*** Opening of Records ***

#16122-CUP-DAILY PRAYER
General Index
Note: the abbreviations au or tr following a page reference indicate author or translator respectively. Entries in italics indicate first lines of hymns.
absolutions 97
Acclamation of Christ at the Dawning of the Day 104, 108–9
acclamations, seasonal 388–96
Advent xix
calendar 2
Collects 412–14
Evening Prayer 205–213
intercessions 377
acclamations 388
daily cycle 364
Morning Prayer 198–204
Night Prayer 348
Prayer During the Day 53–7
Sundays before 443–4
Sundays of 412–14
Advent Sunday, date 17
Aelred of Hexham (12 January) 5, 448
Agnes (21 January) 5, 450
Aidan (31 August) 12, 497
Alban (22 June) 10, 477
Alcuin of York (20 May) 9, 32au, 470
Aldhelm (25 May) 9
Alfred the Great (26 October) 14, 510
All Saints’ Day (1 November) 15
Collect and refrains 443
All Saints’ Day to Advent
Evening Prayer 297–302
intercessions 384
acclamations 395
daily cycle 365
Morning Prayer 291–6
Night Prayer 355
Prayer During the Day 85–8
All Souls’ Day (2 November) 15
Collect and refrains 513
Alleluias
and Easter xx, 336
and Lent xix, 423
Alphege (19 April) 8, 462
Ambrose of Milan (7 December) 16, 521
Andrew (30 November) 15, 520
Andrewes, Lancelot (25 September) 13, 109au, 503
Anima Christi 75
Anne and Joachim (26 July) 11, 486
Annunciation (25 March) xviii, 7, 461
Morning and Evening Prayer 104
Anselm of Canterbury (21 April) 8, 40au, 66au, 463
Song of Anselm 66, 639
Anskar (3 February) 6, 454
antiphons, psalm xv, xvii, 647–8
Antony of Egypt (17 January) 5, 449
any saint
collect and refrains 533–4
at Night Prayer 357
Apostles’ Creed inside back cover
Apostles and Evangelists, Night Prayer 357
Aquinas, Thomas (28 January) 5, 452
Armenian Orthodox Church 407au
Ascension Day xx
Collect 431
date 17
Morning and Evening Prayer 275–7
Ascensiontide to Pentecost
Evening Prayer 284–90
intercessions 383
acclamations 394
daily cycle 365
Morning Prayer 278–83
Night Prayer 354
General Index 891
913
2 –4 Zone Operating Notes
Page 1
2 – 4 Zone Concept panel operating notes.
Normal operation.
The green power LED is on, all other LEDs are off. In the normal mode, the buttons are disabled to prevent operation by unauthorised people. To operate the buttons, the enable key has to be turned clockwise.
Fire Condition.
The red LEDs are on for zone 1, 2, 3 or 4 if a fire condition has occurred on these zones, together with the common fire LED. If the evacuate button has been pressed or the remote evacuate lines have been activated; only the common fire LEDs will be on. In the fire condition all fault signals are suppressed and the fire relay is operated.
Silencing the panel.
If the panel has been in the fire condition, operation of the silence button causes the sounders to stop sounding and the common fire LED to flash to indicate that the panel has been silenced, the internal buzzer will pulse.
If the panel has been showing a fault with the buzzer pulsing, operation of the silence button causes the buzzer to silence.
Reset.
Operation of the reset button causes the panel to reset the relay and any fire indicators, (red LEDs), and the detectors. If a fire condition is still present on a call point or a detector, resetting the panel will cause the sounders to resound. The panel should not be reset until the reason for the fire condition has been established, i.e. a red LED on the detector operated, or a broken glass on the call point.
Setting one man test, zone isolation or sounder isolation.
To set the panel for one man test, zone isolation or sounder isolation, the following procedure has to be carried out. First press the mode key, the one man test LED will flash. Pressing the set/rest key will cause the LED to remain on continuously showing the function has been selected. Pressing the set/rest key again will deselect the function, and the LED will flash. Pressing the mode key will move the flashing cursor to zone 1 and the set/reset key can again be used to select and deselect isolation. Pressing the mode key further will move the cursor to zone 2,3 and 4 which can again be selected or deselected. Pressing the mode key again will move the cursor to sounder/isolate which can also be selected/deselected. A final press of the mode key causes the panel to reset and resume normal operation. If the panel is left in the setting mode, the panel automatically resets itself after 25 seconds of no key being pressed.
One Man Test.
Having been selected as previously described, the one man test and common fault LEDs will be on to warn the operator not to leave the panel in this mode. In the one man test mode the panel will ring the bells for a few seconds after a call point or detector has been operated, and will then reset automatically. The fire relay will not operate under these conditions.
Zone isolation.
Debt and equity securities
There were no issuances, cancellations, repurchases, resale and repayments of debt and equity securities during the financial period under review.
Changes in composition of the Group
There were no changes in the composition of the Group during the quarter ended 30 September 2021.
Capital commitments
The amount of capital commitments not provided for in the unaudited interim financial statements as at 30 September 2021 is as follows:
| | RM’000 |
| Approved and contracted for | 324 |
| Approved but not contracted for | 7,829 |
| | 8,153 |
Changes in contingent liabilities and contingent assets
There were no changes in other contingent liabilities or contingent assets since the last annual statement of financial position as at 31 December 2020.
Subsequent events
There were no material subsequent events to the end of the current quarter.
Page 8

*** Close of Records ***

* _Work request_: Would you output all the records above exactly as written?

* _Completed task_:
#16122-CUP-DAILY PRAYER
General Index
Note: the abbreviations au or tr following a page reference indicate author or translator respectively. Entries in italics indicate first lines of hymns.
absolutions 97
Acclamation of Christ at the Dawning of the Day 104, 108–9
acclamations, seasonal 388–96
Advent xix
calendar 2
Collects 412–14
Evening Prayer 205–213
intercessions 377
acclamations 388
daily cycle 364
Morning Prayer 198–204
Night Prayer 348
Prayer During the Day 53–7
Sundays before 443–4
Sundays of 412–14
Advent Sunday, date 17
Aelred of Hexham (12 January) 5, 448
Agnes (21 January) 5, 450
Aidan (31 August) 12, 497
Alban (22 June) 10, 477
Alcuin of York (20 May) 9, 32au, 470
Aldhelm (25 May) 9
Alfred the Great (26 October) 14, 510
All Saints’ Day (1 November) 15
Collect and refrains 443
All Saints’ Day to Advent
Evening Prayer 297–302
intercessions 384
acclamations 395
daily cycle 365
Morning Prayer 291–6
Night Prayer 355
Prayer During the Day 85–8
All Souls’ Day (2 November) 15
Collect and refrains 513
Alleluias
and Easter xx, 336
and Lent xix, 423
Alphege (19 April) 8, 462
Ambrose of Milan (7 December) 16, 521
Andrew (30 November) 15, 520
Andrewes, Lancelot (25 September) 13, 109au, 503
Anima Christi 75
Anne and Joachim (26 July) 11, 486
Annunciation (25 March) xviii, 7, 461
Morning and Evening Prayer 104
Anselm of Canterbury (21 April) 8, 40au, 66au, 463
Song of Anselm 66, 639
Anskar (3 February) 6, 454
antiphons, psalm xv, xvii, 647–8
Antony of Egypt (17 January) 5, 449
any saint
collect and refrains 533–4
at Night Prayer 357
Apostles’ Creed inside back cover
Apostles and Evangelists, Night Prayer 357
Aquinas, Thomas (28 January) 5, 452
Armenian Orthodox Church 407au
Ascension Day xx
Collect 431
date 17
Morning and Evening Prayer 275–7
Ascensiontide to Pentecost
Evening Prayer 284–90
intercessions 383
acclamations 394
daily cycle 365
Morning Prayer 278–83
Night Prayer 354
General Index 891
913
2 –4 Zone Operating Notes
Page 1
2 – 4 Zone Concept panel operating notes.
Normal operation.
The green power LED is on, all other LEDs are off. In the normal mode, the buttons are disabled to prevent operation by unauthorised people. To operate the buttons, the enable key has to be turned clockwise.
Fire Condition.
The red LEDs are on for zone 1, 2, 3 or 4 if a fire condition has occurred on these zones, together with the common fire LED. If the evacuate button has been pressed or the remote evacuate lines have been activated; only the common fire LEDs will be on. In the fire condition all fault signals are suppressed and the fire relay is operated.
Silencing the panel.
If the panel has been in the fire condition, operation of the silence button causes the sounders to stop sounding and the common fire LED to flash to indicate that the panel has been silenced, the internal buzzer will pulse.
If the panel has been showing a fault with the buzzer pulsing, operation of the silence button causes the buzzer to silence.
Reset.
Operation of the reset button causes the panel to reset the relay and any fire indicators, (red LEDs), and the detectors. If a fire condition is still present on a call point or a detector, resetting the panel will cause the sounders to resound. The panel should not be reset until the reason for the fire condition has been established, i.e. a red LED on the detector operated, or a broken glass on the call point.
Setting one man test, zone isolation or sounder isolation.
To set the panel for one man test, zone isolation or sounder isolation, the following procedure has to be carried out. First press the mode key, the one man test LED will flash. Pressing the set/rest key will cause the LED to remain on continuously showing the function has been selected. Pressing the set/rest key again will deselect the function, and the LED will flash. Pressing the mode key will move the flashing cursor to zone 1 and the set/reset key can again be used to select and deselect isolation. Pressing the mode key further will move the cursor to zone 2,3 and 4 which can again be selected or deselected. Pressing the mode key again will move the cursor to sounder/isolate which can also be selected/deselected. A final press of the mode key causes the panel to reset and resume normal operation. If the panel is left in the setting mode, the panel automatically resets itself after 25 seconds of no key being pressed.
One Man Test.
Having been selected as previously described, the one man test and common fault LEDs will be on to warn the operator not to leave the panel in this mode. In the one man test mode the panel will ring the bells for a few seconds after a call point or detector has been operated, and will then reset automatically. The fire relay will not operate under these conditions.
Zone isolation.
Debt and equity securities
There were no issuances, cancellations, repurchases, resale and repayments of debt and equity securities during the financial period under review.
Changes in composition of the Group
There were no changes in the composition of the Group during the quarter ended 30 September 2021.
Capital commitments
The amount of capital commitments not provided for in the unaudited interim financial statements as at 30 September 2021 is as follows:
| | RM’000 |
| Approved and contracted for | 324 |
| Approved but not contracted for | 7,829 |
| | 8,153 |
Changes in contingent liabilities and contingent assets
There were no changes in other contingent liabilities or contingent assets since the last annual statement of financial position as at 31 December 2020.
Subsequent events
There were no material subsequent events to the end of the current quarter.
Page 8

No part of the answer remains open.